The government has devised a plan to provide electricity to all citizens of the country by 2030, which will be renewable dominant.
In this regard, the National Electric and Power Regulatory Authority (NEPRA) has issued a National Electricity Plan to ensure 100 percent energy access for all by 2030. The government, through this National Electricity Plan, has launched Universal National Electrification (UNE) program to enable a 100 percent electrification target by 2030.
Every three years, each DISCO, with the support of the respective provincial government, will carry out and update GIS-based assessment of non-electrified areas within its respective service territory. Energy subsidies are the key policy instruments to meet the socio-economic objectives of the government through alleviation of energy poverty and enabling access to affordable energy services.
The policy says that tariffs for residential consumers shall be progressively adjusted to align with the principle of cost-of-service. Subsidies to the protected categories of residential consumers shall be disbursed directly pursuant to the detailed action plan to be developed under Strategic Directive.
The policy also suggested for promotion of cross-border electricity cooperation. It says increased cross-border electricity cooperation can help bring down electricity prices, enhance resilience, aid high penetration of renewables and facilitate the clean energy transition.
The CASA-1000 interconnect (primarily designed for the import of electricity) will also be utilized for the export of electricity through bilateral/multilateral arrangements, said in the policy. Future opportunities for cross-border export and import of electricity shall be explored to enable efficient utilization of available capacity, and/or energy, system stability, and geo-spatial diversity.
It is suggested to enhance the hydel generation during the next ten years. According to the plan, the share of the hydel generation will be increased to 40 percent of total general capacity by the fiscal year 2025. This share will be further increased to 60 percent of total generation capacity by the next five years, i.e. fiscal year 2030.
The policy also says that the share of indigenous resources shall be progressively increased in the generation mix. The share of indigenous resources in the generation mix will be increased to 60 percent by the fiscal year 2025 and 75 percent by the Fiscal Year 2030. Power generation from imported coal will also be re-evaluated in terms of its conversion to local coal or relaxation of existing take-or-pay energy commitments.

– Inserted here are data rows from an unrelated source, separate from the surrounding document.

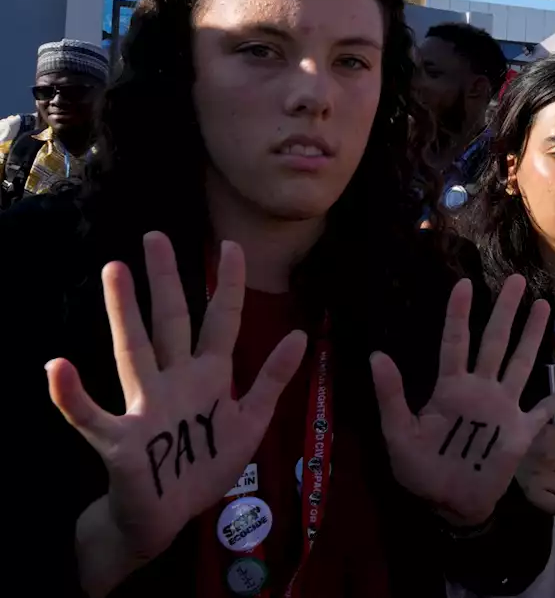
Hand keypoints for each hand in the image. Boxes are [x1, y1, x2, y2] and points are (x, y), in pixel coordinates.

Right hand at [47, 234, 306, 593]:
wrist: (169, 516)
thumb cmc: (206, 464)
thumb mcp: (252, 420)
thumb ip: (273, 379)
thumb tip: (300, 333)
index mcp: (210, 376)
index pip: (221, 321)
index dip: (229, 285)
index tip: (232, 245)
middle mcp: (175, 381)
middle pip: (170, 322)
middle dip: (166, 280)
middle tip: (156, 235)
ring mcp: (145, 406)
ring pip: (132, 351)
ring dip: (123, 312)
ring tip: (114, 270)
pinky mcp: (120, 441)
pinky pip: (90, 415)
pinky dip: (72, 395)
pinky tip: (56, 367)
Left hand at [371, 275, 554, 526]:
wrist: (449, 504)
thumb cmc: (421, 470)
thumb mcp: (398, 435)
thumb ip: (391, 396)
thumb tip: (376, 356)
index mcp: (451, 388)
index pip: (455, 342)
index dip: (458, 314)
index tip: (464, 283)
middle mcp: (480, 389)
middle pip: (494, 342)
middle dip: (505, 311)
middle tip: (516, 279)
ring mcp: (504, 408)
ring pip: (521, 363)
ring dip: (533, 336)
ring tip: (543, 305)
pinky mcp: (521, 432)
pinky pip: (545, 409)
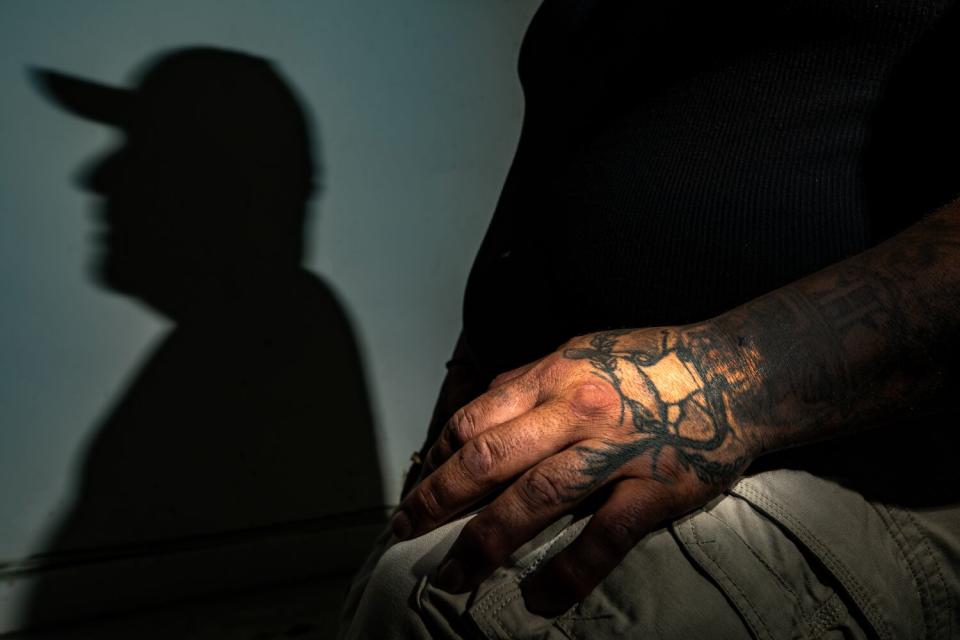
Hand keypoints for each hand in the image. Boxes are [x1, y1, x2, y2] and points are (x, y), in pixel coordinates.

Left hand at [392, 326, 761, 614]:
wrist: (734, 373)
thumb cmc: (650, 364)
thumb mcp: (580, 354)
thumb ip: (529, 382)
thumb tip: (477, 412)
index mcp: (552, 375)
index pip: (472, 421)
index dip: (435, 458)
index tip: (418, 485)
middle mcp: (575, 411)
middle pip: (486, 459)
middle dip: (437, 500)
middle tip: (407, 529)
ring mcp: (615, 452)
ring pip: (533, 500)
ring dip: (483, 542)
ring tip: (452, 575)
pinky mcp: (654, 489)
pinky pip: (602, 539)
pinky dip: (566, 574)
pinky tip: (538, 600)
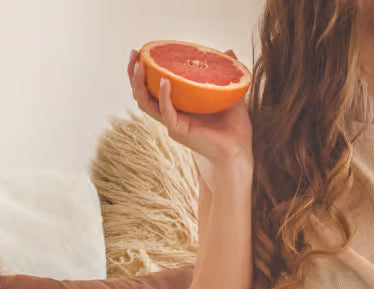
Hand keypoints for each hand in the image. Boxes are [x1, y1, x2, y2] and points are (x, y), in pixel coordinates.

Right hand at [127, 48, 253, 184]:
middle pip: (143, 93)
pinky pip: (166, 112)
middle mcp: (171, 114)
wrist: (238, 153)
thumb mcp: (231, 95)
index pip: (154, 87)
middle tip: (134, 54)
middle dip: (134, 73)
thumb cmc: (234, 129)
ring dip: (140, 83)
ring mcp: (173, 123)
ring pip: (146, 103)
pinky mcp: (179, 131)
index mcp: (179, 106)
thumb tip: (228, 51)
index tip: (144, 52)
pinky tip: (165, 82)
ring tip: (139, 64)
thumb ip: (226, 74)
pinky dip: (164, 96)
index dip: (146, 71)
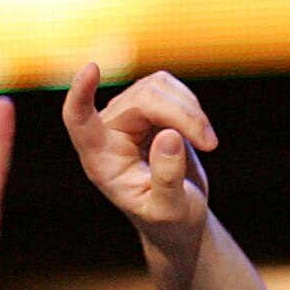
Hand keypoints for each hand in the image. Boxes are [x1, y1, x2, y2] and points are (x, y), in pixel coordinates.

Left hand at [62, 64, 214, 253]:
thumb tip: (168, 135)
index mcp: (101, 160)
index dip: (81, 94)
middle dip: (181, 116)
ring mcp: (127, 115)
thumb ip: (167, 178)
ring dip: (190, 110)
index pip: (78, 120)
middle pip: (141, 101)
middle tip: (210, 144)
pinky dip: (191, 104)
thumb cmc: (169, 220)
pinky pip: (169, 86)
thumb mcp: (170, 210)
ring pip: (157, 87)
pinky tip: (199, 131)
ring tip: (207, 142)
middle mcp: (109, 132)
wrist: (180, 216)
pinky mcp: (149, 106)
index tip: (92, 69)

The strategic roadmap will provide targets for DISCOs for the reduction in AT&C losses, improvement in recoveries, on account of bill collections and theft reduction, reduction in commercial load shedding, and enhanced consumer services through a reduction in the number of approvals, and development and strengthening of the safety management system.
Regarding social protection, the policy says that a detailed action plan will be devised to enable direct payment of subsidies and integrate Electricity-CNIC Database (ECD) with NSER. It will also be integrated with welfare score comprising of socio-economic aspects, energy poverty, and electricity consumption for the purpose of subsidy eligibility.
The MoE (Power Division), in collaboration with MoNFS&R, will devise a detailed action plan to enable direct subsidy disbursements to the eligible agricultural consumers. Uniform tariff across regions for regulated consumers serves as a policy tool to facilitate social equity, regional development, and associated socio-economic objectives of the Government. The government will continue to maintain and notify a uniform tariff for all consumers of Last Resort Suppliers. The same will be applicable for existing XW-DISCOs even after privatization in any mode.
The suitable incentive schemes and mechanisms for electricity consumers can serve as a tool to accelerate the agenda of the sustainable energy transition. In this regard, a system value framework will be developed that will enable the designing and evaluation of various proposals and policy interventions including incentive schemes for electricity consumers, taking into account technical, economic, social, and environmental aspects.
The Regulator, while determining tariffs for DISCOs, will ensure the inclusion of facilitative provisions for the application of incentive schemes across the entire country without excessively burdening the fiscal space. The CCoE shall be the relevant committee of the government for approval of all incentive schemes before ratification by the Government.
The policy says that fixed charges will be progressively incorporated in the tariffs of all consumer segments except lifeline consumers of the protected category. Such fixed charges willduly account for, inter alia, the share of capacity cost in cost of service, market interventions, consumption behaviors, and affordability of consumers.
Meanwhile, fixed charges will be billed based on the recorded MDI of each consumer. Moreover, where the provision for recording MDI is not available, the fixed charges will be determined by the Regulator to be recovered from such consumers. It is aimed that fixed charges will account for at least 25 percent of the system fixed cost by FY-2026.